Given the tool's complexity (destructive operation, 3 parameters with nested objects, 67% schema coverage, no output schema), the description is somewhat incomplete. It covers basic usage and warnings but lacks details on error handling, response format, permissions needed, or limitations (e.g., attachment size). For a tool with destructiveHint=true and rich input schema, more behavioral and operational context would be beneficial.

Complex tools with many parameters or behaviors need more documentation. Simple tools need less. This dimension scales expectations accordingly.

Parameters3/5

Does the description clarify parameter syntax, constraints, interactions, or defaults beyond what the schema provides?

Schema description coverage is 67%, and the description adds minimal parameter semantics beyond the schema. It mentions that JSON format allows file attachments and that MIME format affects Sent Items, which relates to the 'body' parameter's content. However, it doesn't explain the purpose of 'includeHeaders' or 'excludeResponse' parameters, nor does it clarify the complex 'body.Message' structure. The description provides some context but doesn't fully compensate for the schema's gaps.

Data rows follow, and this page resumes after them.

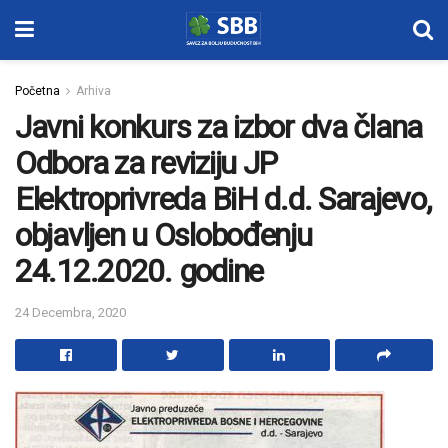
Početna
Arhiva
Javni konkurs za izbor dva člana
Odbora za reviziju JP
Elektroprivreda BiH d.d. Sarajevo,
objavljen u Oslobođenju
24.12.2020. godine
24 Decembra, 2020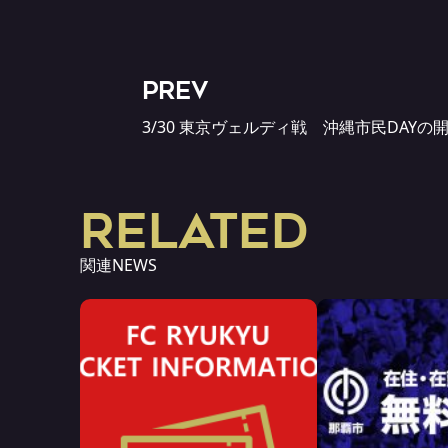
PREV
3/30 東京ヴェルディ戦 沖縄市民DAYの
RELATED
関連NEWS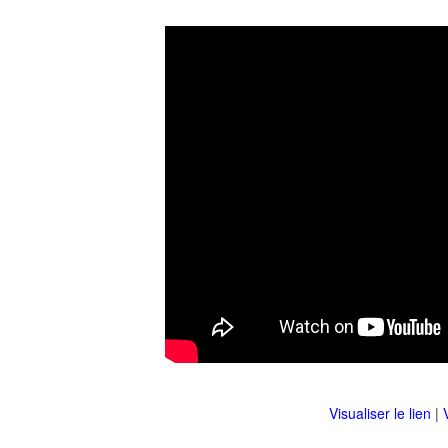
Visualiser le lien
|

Input schemas describe structure but not intent. Descriptions should explain non-obvious parameter relationships and valid value ranges.

Purpose4/5

Does the description clearly state what the tool does and how it differs from similar tools?

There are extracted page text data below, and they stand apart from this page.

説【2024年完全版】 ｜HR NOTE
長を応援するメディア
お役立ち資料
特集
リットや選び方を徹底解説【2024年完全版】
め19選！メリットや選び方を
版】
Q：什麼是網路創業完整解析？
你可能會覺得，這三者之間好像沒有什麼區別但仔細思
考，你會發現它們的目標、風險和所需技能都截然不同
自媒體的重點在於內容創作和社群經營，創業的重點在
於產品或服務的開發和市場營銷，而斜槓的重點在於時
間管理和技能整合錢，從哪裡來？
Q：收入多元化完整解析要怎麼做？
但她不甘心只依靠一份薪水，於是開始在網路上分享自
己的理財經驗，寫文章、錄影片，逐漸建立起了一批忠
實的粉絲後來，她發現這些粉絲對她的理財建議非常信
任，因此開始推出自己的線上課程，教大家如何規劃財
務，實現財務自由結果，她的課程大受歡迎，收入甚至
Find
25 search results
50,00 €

The description clearly states the tool's purpose: 'Send the message specified in the request body using either JSON or MIME format.' It specifies the verb ('send') and resource ('message'), but doesn't explicitly distinguish it from sibling tools like 'create-draft-email' beyond mentioning draft creation as an alternative. The purpose is clear but sibling differentiation is incomplete.

Agents choose between tools based on descriptions. A clear purpose with a specific verb and resource helps agents select the right tool.

Usage Guidelines4/5

Does the description explain when to use this tool, when not to, or what alternatives exist?

The description provides clear usage context: it mentions when to use JSON vs MIME format, references an alternative ('create a draft message to send later'), and includes a critical tip to use 'list-users' for finding email addresses. However, it doesn't explicitly state when NOT to use this tool versus alternatives like 'create-draft-email' or other email-related tools, leaving some ambiguity.

Agents often have multiple tools that could apply. Explicit usage guidance like "use X instead of Y when Z" prevents misuse.